Department of Bioengineering, George Mason University, Fairfax, VA 22030.
J Biomech Eng. 2023 Apr 1;145(4). doi: 10.1115/1.4055885.
Gait modifications, such as lateral trunk lean (LTL), medial knee thrust (MKT), and toe-in gait (TIG), are frequently investigated interventions used to slow the progression of knee osteoarthritis. The Lerner knee model was developed to estimate the tibiofemoral joint reaction forces (JRF) in the medial and lateral compartments during gait. These models may be useful for estimating the effects on the JRF in the knee as a result of gait modifications. We hypothesized that all gait modifications would decrease the JRF compared to normal gait. Twenty healthy individuals volunteered for this study (26.7 ± 4.7 years, 1.75 ± 0.1 m, 73.4 ± 12.4 kg). Ten trials were collected for normal gait as well as for the three gait modifications: LTL, MKT, and TIG. The data were used to estimate the JRF in the first and second peaks for the medial and lateral compartments of the knee via opensim using the Lerner knee model. No significant difference from baseline was found for the first peak in the medial compartment. There was a decrease in JRF in the medial compartment during the loading phase of gait for TIG (6.6%) and LTL (4.9%) and an increasing JRF for MKT (2.6%). but none was statistically significant. A significant increase from baseline was found for TIG (5.8%) in the medial second peak. We found a large variation in individual responses to gait interventions, which may help explain the lack of statistically significant results. Possible factors influencing these wide ranges of responses to gait modifications include static alignment and the impacts of variation in muscle coordination strategies used, by participants, to implement gait modifications.

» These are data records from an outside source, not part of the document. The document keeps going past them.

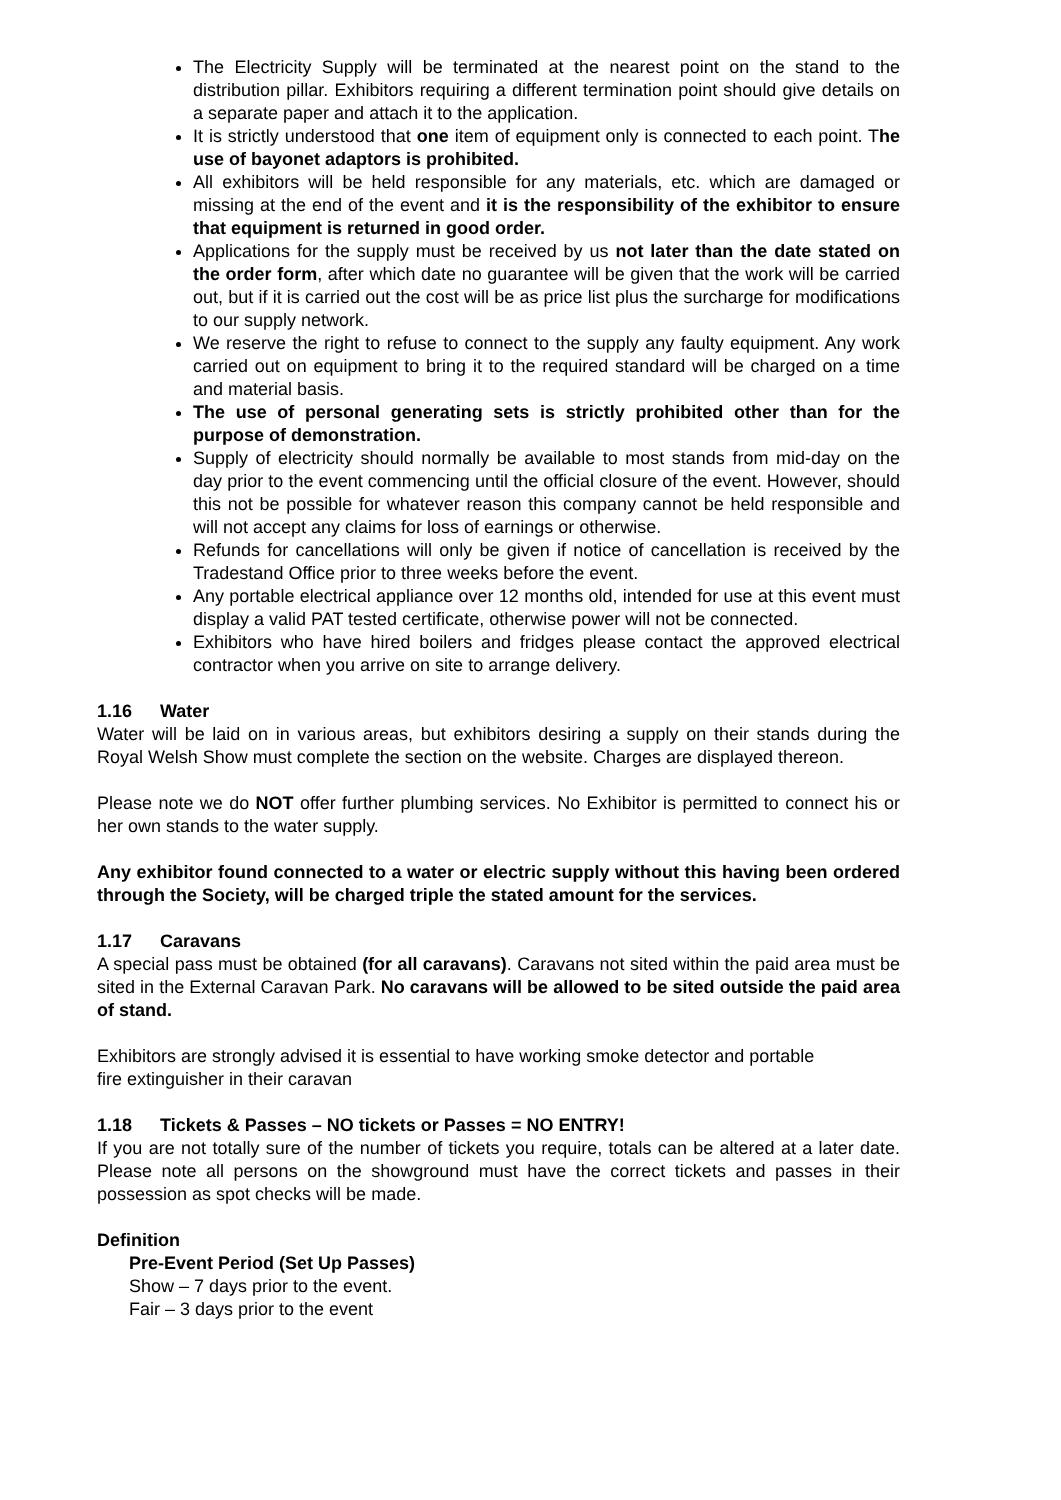The Electricity Supply will be terminated at the nearest point on the stand to the distribution pillar. Exhibitors requiring a different termination point should give details on a separate paper and attach it to the application.
It is strictly understood that one item of equipment only is connected to each point. The use of bayonet adaptors is prohibited.
All exhibitors will be held responsible for any materials, etc. which are damaged or missing at the end of the event and it is the responsibility of the exhibitor to ensure that equipment is returned in good order.
Applications for the supply must be received by us not later than the date stated on the order form, after which date no guarantee will be given that the work will be carried out, but if it is carried out the cost will be as price list plus the surcharge for modifications to our supply network.
We reserve the right to refuse to connect to the supply any faulty equipment. Any work carried out on equipment to bring it to the required standard will be charged on a time and material basis.
The use of personal generating sets is strictly prohibited other than for the purpose of demonstration.
Supply of electricity should normally be available to most stands from mid-day on the day prior to the event commencing until the official closure of the event. However, should this not be possible for whatever reason this company cannot be held responsible and will not accept any claims for loss of earnings or otherwise.
Refunds for cancellations will only be given if notice of cancellation is received by the Tradestand Office prior to three weeks before the event.
Any portable electrical appliance over 12 months old, intended for use at this event must display a valid PAT tested certificate, otherwise power will not be connected.
Exhibitors who have hired boilers and fridges please contact the approved electrical contractor when you arrive on site to arrange delivery.
1.16 Water
Water will be laid on in various areas, but exhibitors desiring a supply on their stands during the Royal Welsh Show must complete the section on the website. Charges are displayed thereon.
Please note we do NOT offer further plumbing services. No Exhibitor is permitted to connect his or her own stands to the water supply.
Any exhibitor found connected to a water or electric supply without this having been ordered through the Society, will be charged triple the stated amount for the services.
1.17 Caravans
A special pass must be obtained (for all caravans). Caravans not sited within the paid area must be sited in the External Caravan Park. No caravans will be allowed to be sited outside the paid area of stand.
Exhibitors are strongly advised it is essential to have working smoke detector and portable
fire extinguisher in their caravan
1.18 Tickets & Passes – NO tickets or Passes = NO ENTRY!
If you are not totally sure of the number of tickets you require, totals can be altered at a later date. Please note all persons on the showground must have the correct tickets and passes in their possession as spot checks will be made.
Definition
Pre-Event Period (Set Up Passes)
Show – 7 days prior to the event.
Fair – 3 days prior to the event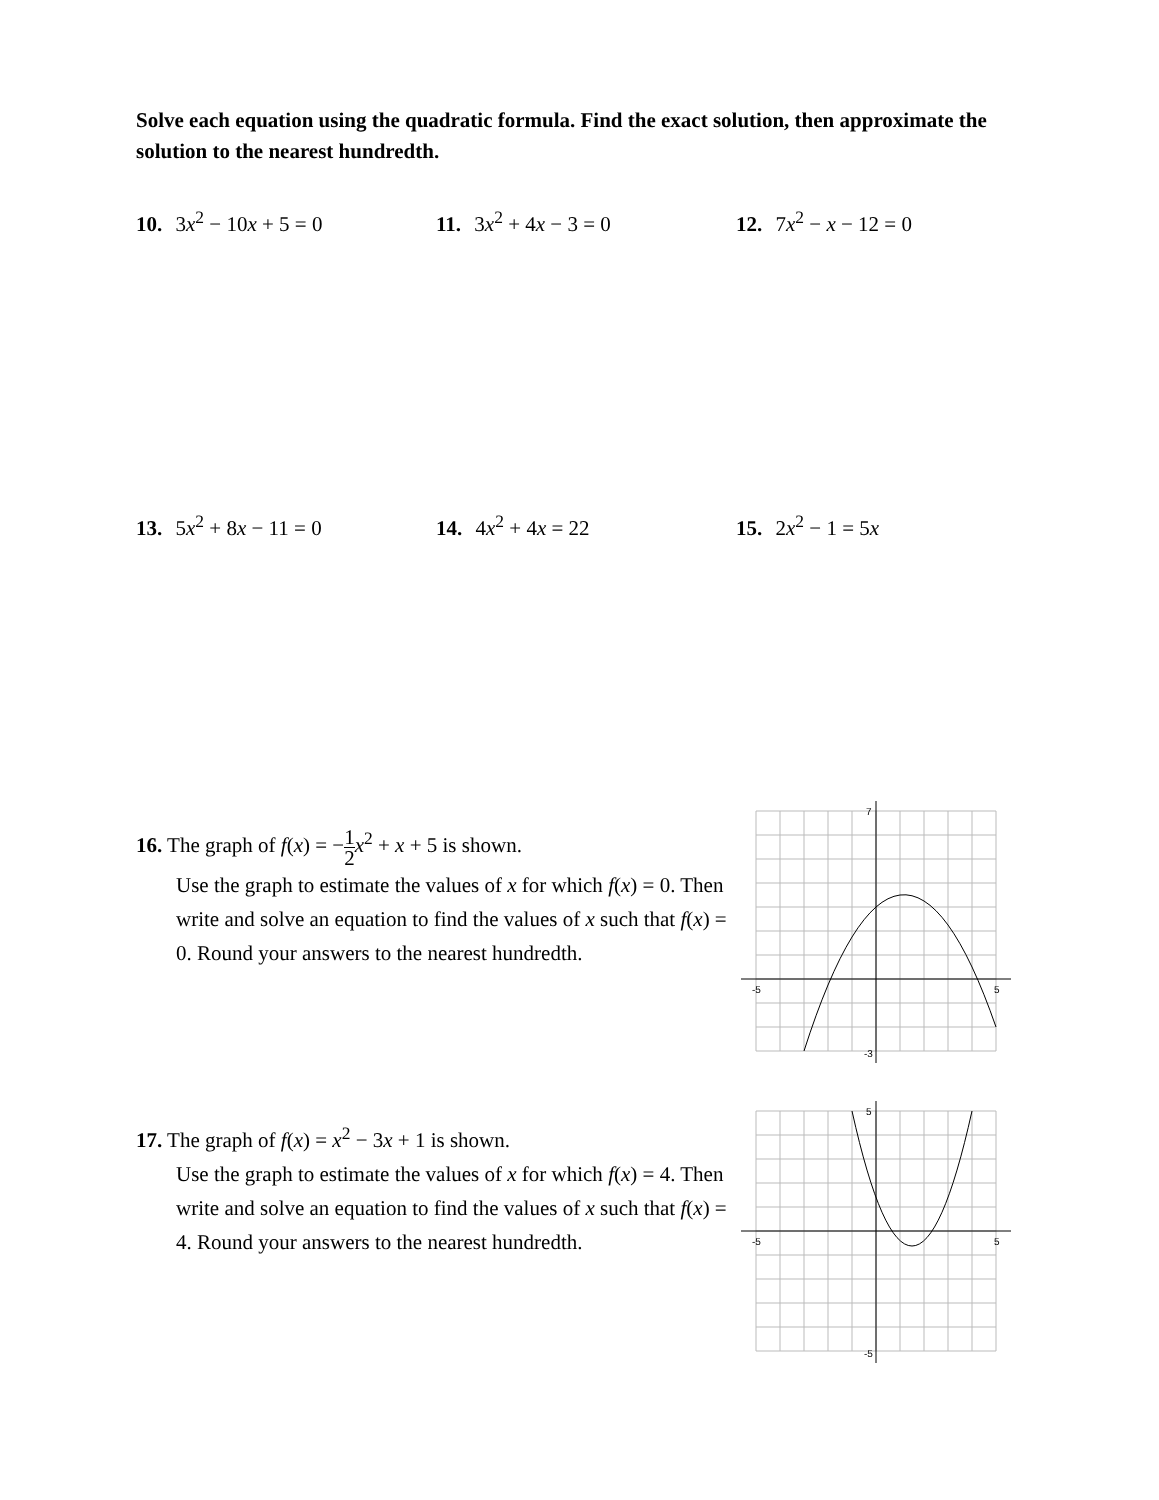Solve each equation using the quadratic formula. Find the exact solution, then approximate the solution to the nearest hundredth.
10. 3x<sup>2</sup> − 10x + 5 = 0 11. 3x<sup>2</sup> + 4x − 3 = 0 12. 7x<sup>2</sup> − x − 12 = 0
13. 5x<sup>2</sup> + 8x − 11 = 0 14. 4x<sup>2</sup> + 4x = 22 15. 2x<sup>2</sup> − 1 = 5x
16. The graph of f(x) = −1 2 x<sup>2</sup> + x + 5 is shown.
Use the graph to estimate the values of x for which f(x) = 0. Then write and solve an equation to find the values of x such that f(x) = 0. Round your answers to the nearest hundredth.
-5
5
7
-3
17. The graph of f(x) = x<sup>2</sup> − 3x + 1 is shown.
Use the graph to estimate the values of x for which f(x) = 4. Then write and solve an equation to find the values of x such that f(x) = 4. Round your answers to the nearest hundredth.
-5
5
5
-5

步态修改,如侧躯干倾斜(LTL)、内侧膝推力(MKT)和内八字步态(TIG),是常用于减缓膝骨关节炎进展的干预措施。Lerner 膝关节模型用于估计步态中内侧和外侧胫骨股骨关节反作用力(JRF)。这些模型可能有助于估计步态修改对膝关节 JRF 的影响。我们假设与正常步态相比,所有步态修改都会降低 JRF。20 名健康个体自愿参加这项研究(26.7±4.7 岁,1.75±0.1 m,73.4±12.4 kg)。收集了 10 次正常步态以及 3 种步态修改(LTL、MKT 和 TIG)的试验。使用 Lerner 膝关节模型,通过 opensim 从数据中估计第一和第二峰值时膝关节内侧和外侧间室的 JRF。内侧间室第一峰值与基线相比无显著差异。TIG(6.6%)和 LTL(4.9%)在步态负荷阶段内侧 JRF 减小,MKT(2.6%)JRF 增加,但均无统计学意义。内侧第二峰值 TIG(5.8%)与基线相比有显著增加。我们发现个体对步态干预的反应存在很大差异,这可能有助于解释缺乏统计学意义结果的原因。影响这些步态修改反应范围广泛的可能因素包括静态排列以及参与者实施步态修改时肌肉协调策略变化的影响。